When it comes to taking care of your home and garden, your time is money, too. If you want to spend next spring and summer pulling weeds from your lawn, you’re taking expensive time away from the things you’d really like to do. But weeds are inevitable, you say? They sure are. You might even start with a freshly seeded or sodded lawn, but unless you’re growing that lawn in a glass bubble, weed seeds are going to find their way in… blown by the wind, casually dropped by passing birds, and tracked on your shoes or on the paws of your best canine pal.
The trick is to stop the weeds before they start. If you don’t know when to apply pre-emergent herbicides, the answer is early spring before weeds have a chance to germinate. If you can recall when weeds began appearing this year, count back two or three weeks and that’s the time to apply a pre-emergent next year.
If your memory is foggy — it feels as if you’ve been fighting weeds forever — think of when your crocus or other bulbs began popping up or when the forsythias or dogwood came into bloom, and then count back the two or three weeks from then.
There are also benefits to applying a pre-emergent in the fall when some hardy perennial weeds like dandelions are busy storing up energy and growing deep roots so they can survive the winter and emerge in spring. It’s when the weather starts cooling off that they shift gears from using nutrients in their leaves to using them in their roots, so an herbicide applied at this time of year will be directed downward along with those nutrients. Watch your timing, though, because herbicides are most effective when the air temperature isn’t lower than 50° F.
Here’s a weed primer with some facts you probably didn’t know:
These weeds are the hardest to eradicate because they survive and reproduce even in poor conditions, relying on bulbs, rhizomes, runners, tubers, or thickened storage roots for their survival between seasons. Perennial grassy weeds are the most difficult problem because their species are similar to lawn grass species.
In fact, some varieties of grassy weeds would be considered desirable as turf if they were growing in a contained area and not competing with the type of grass you want for your own lawn. Be careful in choosing the right herbicide for these grassy weeds because spraying with a nonselective herbicide may also kill the kind of grass you’re growing in your lawn.
These weeds can’t survive underground from one year to the next, but some pop up at times of the year when pre-emergent weed killers aren’t active, and can be resistant to post-emergent herbicides.
Hand-pulling them is sometimes all you can do. (It may be an old-fashioned cure but the extra effort is good for your waistline.) Regardless of whether or not you treat them, most annual weeds that survive the summer will die off quickly when temperatures drop in the fall.
Beware of Pretty Weeds
The first step toward controlling weeds is knowing what kind you’ve got growing in your lawn.

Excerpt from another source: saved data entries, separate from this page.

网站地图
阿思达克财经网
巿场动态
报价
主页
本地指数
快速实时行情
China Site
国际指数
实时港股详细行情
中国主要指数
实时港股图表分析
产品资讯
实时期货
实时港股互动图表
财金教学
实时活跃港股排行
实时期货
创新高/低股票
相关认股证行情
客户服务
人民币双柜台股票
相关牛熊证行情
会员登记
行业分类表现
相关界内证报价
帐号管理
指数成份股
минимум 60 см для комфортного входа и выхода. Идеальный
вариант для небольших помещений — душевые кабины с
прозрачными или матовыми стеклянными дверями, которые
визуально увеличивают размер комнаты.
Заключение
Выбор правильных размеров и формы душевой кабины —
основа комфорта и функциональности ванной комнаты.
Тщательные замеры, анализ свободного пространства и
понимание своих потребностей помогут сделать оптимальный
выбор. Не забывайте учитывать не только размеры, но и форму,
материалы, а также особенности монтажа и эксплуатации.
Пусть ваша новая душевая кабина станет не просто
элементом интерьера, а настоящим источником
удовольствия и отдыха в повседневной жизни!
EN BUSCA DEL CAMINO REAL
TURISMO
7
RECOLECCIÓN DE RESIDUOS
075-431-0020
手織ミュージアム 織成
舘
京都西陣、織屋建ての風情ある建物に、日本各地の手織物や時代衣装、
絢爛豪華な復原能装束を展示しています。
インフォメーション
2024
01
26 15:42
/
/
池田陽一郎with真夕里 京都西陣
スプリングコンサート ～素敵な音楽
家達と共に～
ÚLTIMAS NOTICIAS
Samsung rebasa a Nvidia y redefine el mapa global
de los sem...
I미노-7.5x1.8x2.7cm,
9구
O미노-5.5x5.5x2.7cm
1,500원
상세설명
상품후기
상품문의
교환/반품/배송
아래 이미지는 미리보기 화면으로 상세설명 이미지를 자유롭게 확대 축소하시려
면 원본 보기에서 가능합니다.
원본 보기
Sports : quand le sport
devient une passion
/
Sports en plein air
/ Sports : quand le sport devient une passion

Some of the most attractive weeds look like wildflowers and you might feel the urge to leave them where they are, but they can do real damage to your lawn if you let them take over.
Dandelions: These are a broadleaf perennial that grow from taproots that can be two to three deep in the ground. They grow charming yellow flowers that mature into the white puffballs full of seeds that spread on the wind and take root wherever they land. You’ve got to dig up or kill their roots or they’ll reappear each year in ever increasing numbers.
White clover: This is another perennial weed with a pretty white, fluffy bloom. It grows from creeping runners that need complete eradication before they choke out your lawn.
Creeping Charlie: A member of the mint family, this is an aromatic perennial with tiny purple flowers. It can form large patches in shady, moist areas of the lawn and is difficult to control. In various areas of the country, this weed is also called ground ivy, cats foot, field balm, and run-away-robin.
Oxalis: This is a broadleaf perennial that can grow to twenty inches high, with cup-shaped yellow flowers and light green leaves that resemble clover. It grows in both sun and shade.
Wild violet: While this lovely perennial with its small purple flowers and heart-shaped leaves is sometimes grown as an ornamental, consider it a weed if it’s growing in your lawn.
For help identifying weeds in your lawn and garden, garden.org has good descriptions and photographs.